[Source records]

----------

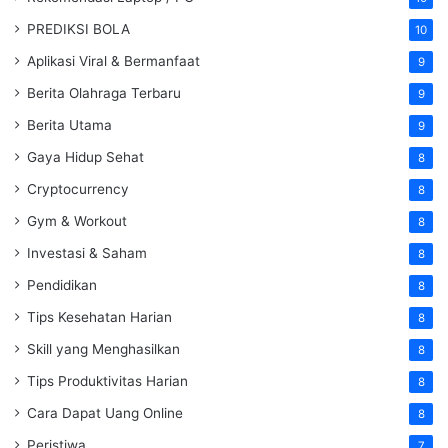
PREDIKSI BOLA
10
Aplikasi Viral & Bermanfaat
9
Berita Olahraga Terbaru
9
Berita Utama
9
Gaya Hidup Sehat
8
Cryptocurrency
8
Gym & Workout
8
Investasi & Saham
8
Pendidikan
8
Tips Kesehatan Harian
8
Skill yang Menghasilkan
8
Tips Produktivitas Harian
8
Cara Dapat Uang Online
8
Peristiwa
7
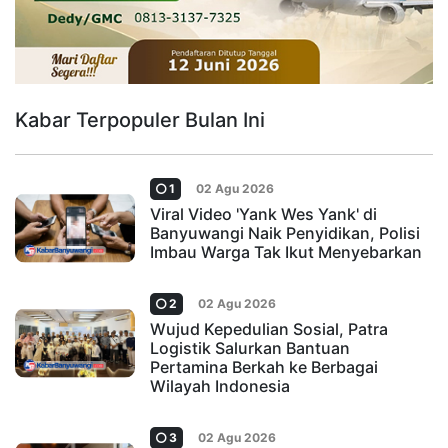
Kabar Terpopuler Bulan Ini
1
02 Agu 2026
Viral Video 'Yank Wes Yank' di
Banyuwangi Naik Penyidikan, Polisi
Imbau Warga Tak Ikut Menyebarkan
2
02 Agu 2026
Wujud Kepedulian Sosial, Patra
Logistik Salurkan Bantuan
Pertamina Berkah ke Berbagai
Wilayah Indonesia
3
02 Agu 2026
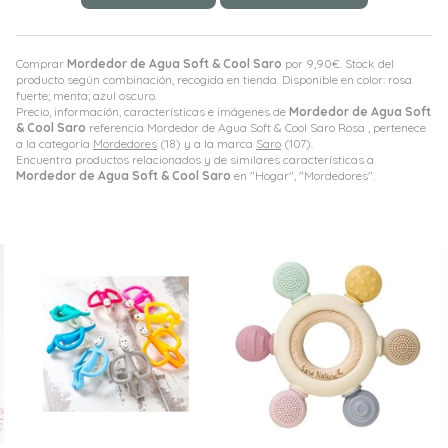
Comprar
Mordedor de Agua Soft & Cool Saro
por
9,90
€
. Stock del
producto según combinación, recogida en tienda. Disponible en color: rosa
fuerte; menta; azul oscuro.
Precio, información, características e imágenes de
Mordedor de Agua Soft
& Cool Saro
referencia Mordedor de Agua Soft & Cool Saro Rosa , pertenece
a la categoría
Mordedores
(18) y a la marca
Saro
(107).
Encuentra productos relacionados y de similares características a
Mordedor de Agua Soft & Cool Saro
en "Hogar", "Mordedores".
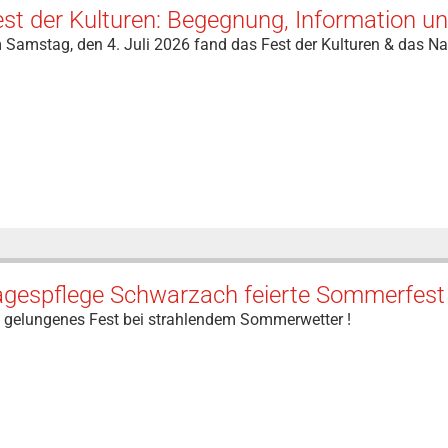
est der Kulturen: Begegnung, Information 
Samstag, den 4. Juli 2026 fand das Fest der Kulturen & das Na
agespflege Schwarzach feierte Sommerfest 
n gelungenes Fest bei strahlendem Sommerwetter !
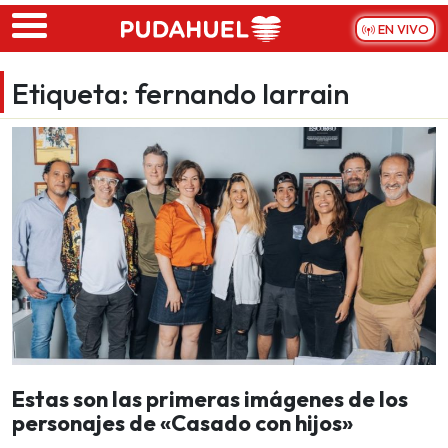
Skip to main content
EN VIVO
Etiqueta:
fernando larrain
Estas son las primeras imágenes de los
personajes de «Casado con hijos»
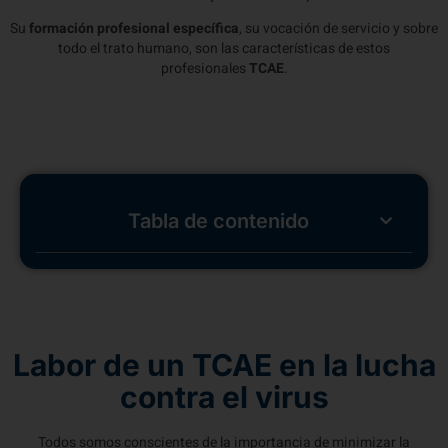
Su
formación profesional específica
, su vocación de servicio y sobre
todo el trato humano, son las características de estos
profesionales
TCAE
.
Tabla de contenido
Labor de un TCAE en la lucha
contra el virus
Todos somos conscientes de la importancia de minimizar la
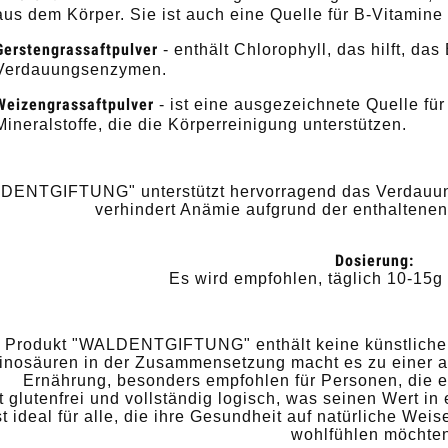
aus dem Körper. Sie ist auch eine Quelle für B-Vitamine
Gerstengrassaftpulver
- enthält Chlorophyll, das hilft, das 
Verdauungsenzymen.
Weizengrassaftpulver
- ist eine ausgezeichnete Quelle für
Mineralstoffe, die die Körperreinigung unterstützen.
DENTGIFTUNG" unterstützt hervorragend das Verdauung
verhindert Anämie aufgrund der enthaltenen
Dosierung:
Es wird empfohlen, täglich 10-15g
 Produkt "WALDENTGIFTUNG" enthält keine künstlichen
nosäuren in der Zusammensetzung macht es zu einer a
Ernährung, besonders empfohlen für Personen, die e
t glutenfrei und vollständig logisch, was seinen Wert in
st ideal für alle, die ihre Gesundheit auf natürliche We
wohlfühlen möchte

----------

[Activity] From the entries, report every line in which the string "características" occurs.

[Task output]
Precio, información, características e imágenes de
Encuentra productos relacionados y de similares características a
todo el trato humano, son las características de estos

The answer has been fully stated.